====== MATERIAL SUPPLIED

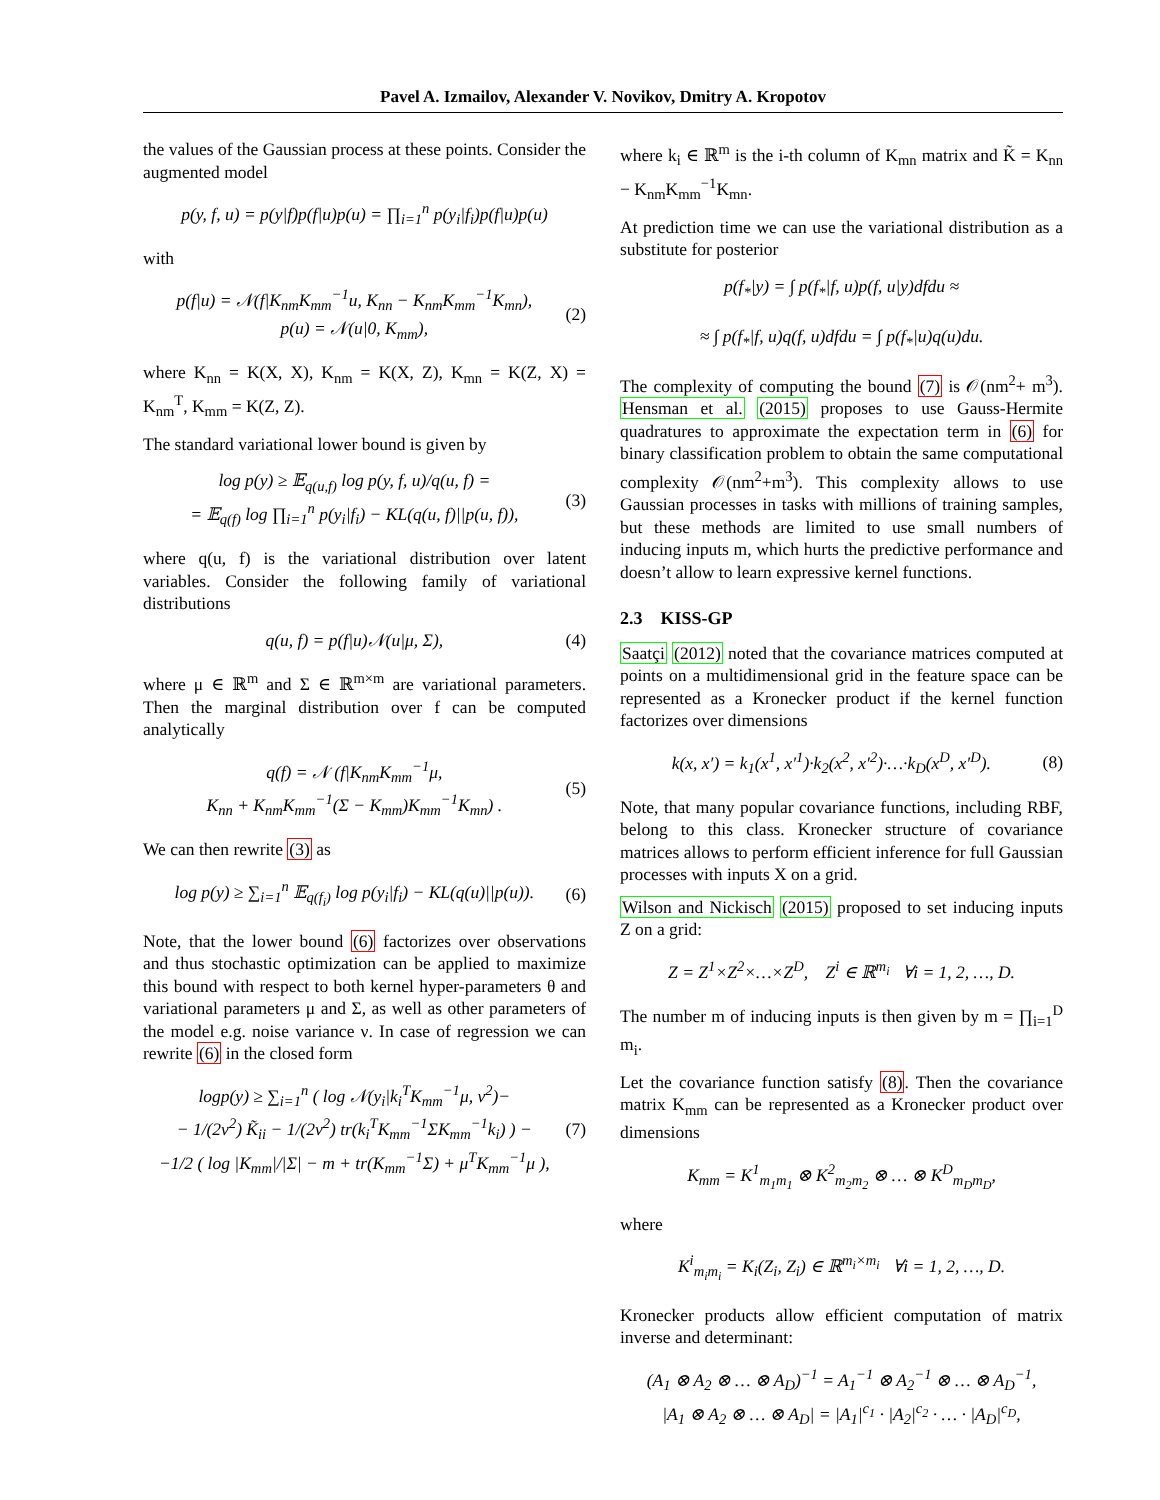Pavel A. Izmailov, Alexander V. Novikov, Dmitry A. Kropotov
the values of the Gaussian process at these points. Consider the augmented model
p(y, f, u) = p(y|f)p(f|u)p(u) = ∏<sub>i=1</sub><sup>n</sup> p(y<sub>i</sub>|f<sub>i</sub>)p(f|u)p(u)
with
p(f|u) = 𝒩(f|K<sub>nm</sub>K<sub>mm</sub><sup>−1</sup>u, K<sub>nn</sub> − K<sub>nm</sub>K<sub>mm</sub><sup>−1</sup>K<sub>mn</sub>),
p(u) = 𝒩(u|0, K<sub>mm</sub>), (2)
where K<sub>nn</sub> = K(X, X), K<sub>nm</sub> = K(X, Z), K<sub>mn</sub> = K(Z, X) = K<sub>nm</sub><sup>T</sup>, K<sub>mm</sub> = K(Z, Z).
The standard variational lower bound is given by
log p(y) ≥ 𝔼<sub>q(u,f)</sub> log p(y, f, u)/q(u, f) =
= 𝔼<sub>q(f)</sub> log ∏<sub>i=1</sub><sup>n</sup> p(y<sub>i</sub>|f<sub>i</sub>) − KL(q(u, f)||p(u, f)), (3)
where q(u, f) is the variational distribution over latent variables. Consider the following family of variational distributions
q(u, f) = p(f|u)𝒩(u|μ, Σ), (4)
where μ ∈ ℝ<sup>m</sup> and Σ ∈ ℝ<sup>m×m</sup> are variational parameters. Then the marginal distribution over f can be computed analytically
q(f) = 𝒩 (f|K<sub>nm</sub>K<sub>mm</sub><sup>−1</sup>μ,
K<sub>nn</sub> + K<sub>nm</sub>K<sub>mm</sub><sup>−1</sup>(Σ − K<sub>mm</sub>)K<sub>mm</sub><sup>−1</sup>K<sub>mn</sub>) . (5)
We can then rewrite (3) as
log p(y) ≥ ∑<sub>i=1</sub><sup>n</sup> 𝔼<sub>q(f<sub>i</sub>)</sub> log p(y<sub>i</sub>|f<sub>i</sub>) − KL(q(u)||p(u)). (6)
Note, that the lower bound (6) factorizes over observations and thus stochastic optimization can be applied to maximize this bound with respect to both kernel hyper-parameters θ and variational parameters μ and Σ, as well as other parameters of the model e.g. noise variance ν. In case of regression we can rewrite (6) in the closed form
logp(y) ≥ ∑<sub>i=1</sub><sup>n</sup> ( log 𝒩(y<sub>i</sub>|k<sub>i</sub><sup>T</sup>K<sub>mm</sub><sup>−1</sup>μ, ν<sup>2</sup>)−
− 1/(2ν<sup>2</sup>) K̃<sub>ii</sub> − 1/(2ν<sup>2</sup>) tr(k<sub>i</sub><sup>T</sup>K<sub>mm</sub><sup>−1</sup>ΣK<sub>mm</sub><sup>−1</sup>k<sub>i</sub>) ) −
−1/2 ( log |K<sub>mm</sub>|/|Σ| − m + tr(K<sub>mm</sub><sup>−1</sup>Σ) + μ<sup>T</sup>K<sub>mm</sub><sup>−1</sup>μ ), (7)
where k<sub>i</sub> ∈ ℝ<sup>m</sup> is the i-th column of K<sub>mn</sub> matrix and K̃ = K<sub>nn</sub> − K<sub>nm</sub>K<sub>mm</sub><sup>−1</sup>K<sub>mn</sub>.
At prediction time we can use the variational distribution as a substitute for posterior
p(f<sub>*</sub>|y) = ∫ p(f<sub>*</sub>|f, u)p(f, u|y)dfdu ≈
≈ ∫ p(f<sub>*</sub>|f, u)q(f, u)dfdu = ∫ p(f<sub>*</sub>|u)q(u)du.
The complexity of computing the bound (7) is 𝒪(nm<sup>2</sup>+ m<sup>3</sup>). Hensman et al. (2015) proposes to use Gauss-Hermite quadratures to approximate the expectation term in (6) for binary classification problem to obtain the same computational complexity 𝒪(nm<sup>2</sup>+m<sup>3</sup>). This complexity allows to use Gaussian processes in tasks with millions of training samples, but these methods are limited to use small numbers of inducing inputs m, which hurts the predictive performance and doesn’t allow to learn expressive kernel functions.
2.3 KISS-GP
Saatçi (2012) noted that the covariance matrices computed at points on a multidimensional grid in the feature space can be represented as a Kronecker product if the kernel function factorizes over dimensions
k(x, x′) = k<sub>1</sub>(x<sup>1</sup>, x′<sup>1</sup>)·k<sub>2</sub>(x<sup>2</sup>, x′<sup>2</sup>)·…·k<sub>D</sub>(x<sup>D</sup>, x′<sup>D</sup>). (8)
Note, that many popular covariance functions, including RBF, belong to this class. Kronecker structure of covariance matrices allows to perform efficient inference for full Gaussian processes with inputs X on a grid.
Wilson and Nickisch (2015) proposed to set inducing inputs Z on a grid:
Z = Z<sup>1</sup>×Z<sup>2</sup>×…×Z<sup>D</sup>, Z<sup>i</sup> ∈ ℝ<sup>m<sub>i</sub></sup> ∀i = 1, 2, …, D.
The number m of inducing inputs is then given by m = ∏<sub>i=1</sub><sup>D</sup> m<sub>i</sub>.
Let the covariance function satisfy (8). Then the covariance matrix K<sub>mm</sub> can be represented as a Kronecker product over dimensions
K<sub>mm</sub> = K<sup>1</sup><sub>m<sub>1</sub>m<sub>1</sub></sub> ⊗ K<sup>2</sup><sub>m<sub>2</sub>m<sub>2</sub></sub> ⊗ … ⊗ K<sup>D</sup><sub>m<sub>D</sub>m<sub>D</sub></sub>,
where
K<sup>i</sup><sub>m<sub>i</sub>m<sub>i</sub></sub> = K<sub>i</sub>(Z<sub>i</sub>, Z<sub>i</sub>) ∈ ℝ<sup>m<sub>i</sub>×m<sub>i</sub></sup> ∀i = 1, 2, …, D.
Kronecker products allow efficient computation of matrix inverse and determinant:
(A<sub>1</sub> ⊗ A<sub>2</sub> ⊗ … ⊗ A<sub>D</sub>)<sup>−1</sup> = A<sub>1</sub><sup>−1</sup> ⊗ A<sub>2</sub><sup>−1</sup> ⊗ … ⊗ A<sub>D</sub><sup>−1</sup>,
|A<sub>1</sub> ⊗ A<sub>2</sub> ⊗ … ⊗ A<sub>D</sub>| = |A<sub>1</sub>|<sup>c<sub>1</sub></sup> · |A<sub>2</sub>|<sup>c<sub>2</sub></sup> · … · |A<sub>D</sub>|<sup>c<sub>D</sub></sup>,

============

# EXERCISE DETAILS:
Tell how many lines of the material above contain the word "distribution", giving only the number.

# SOLVED EXERCISE:
3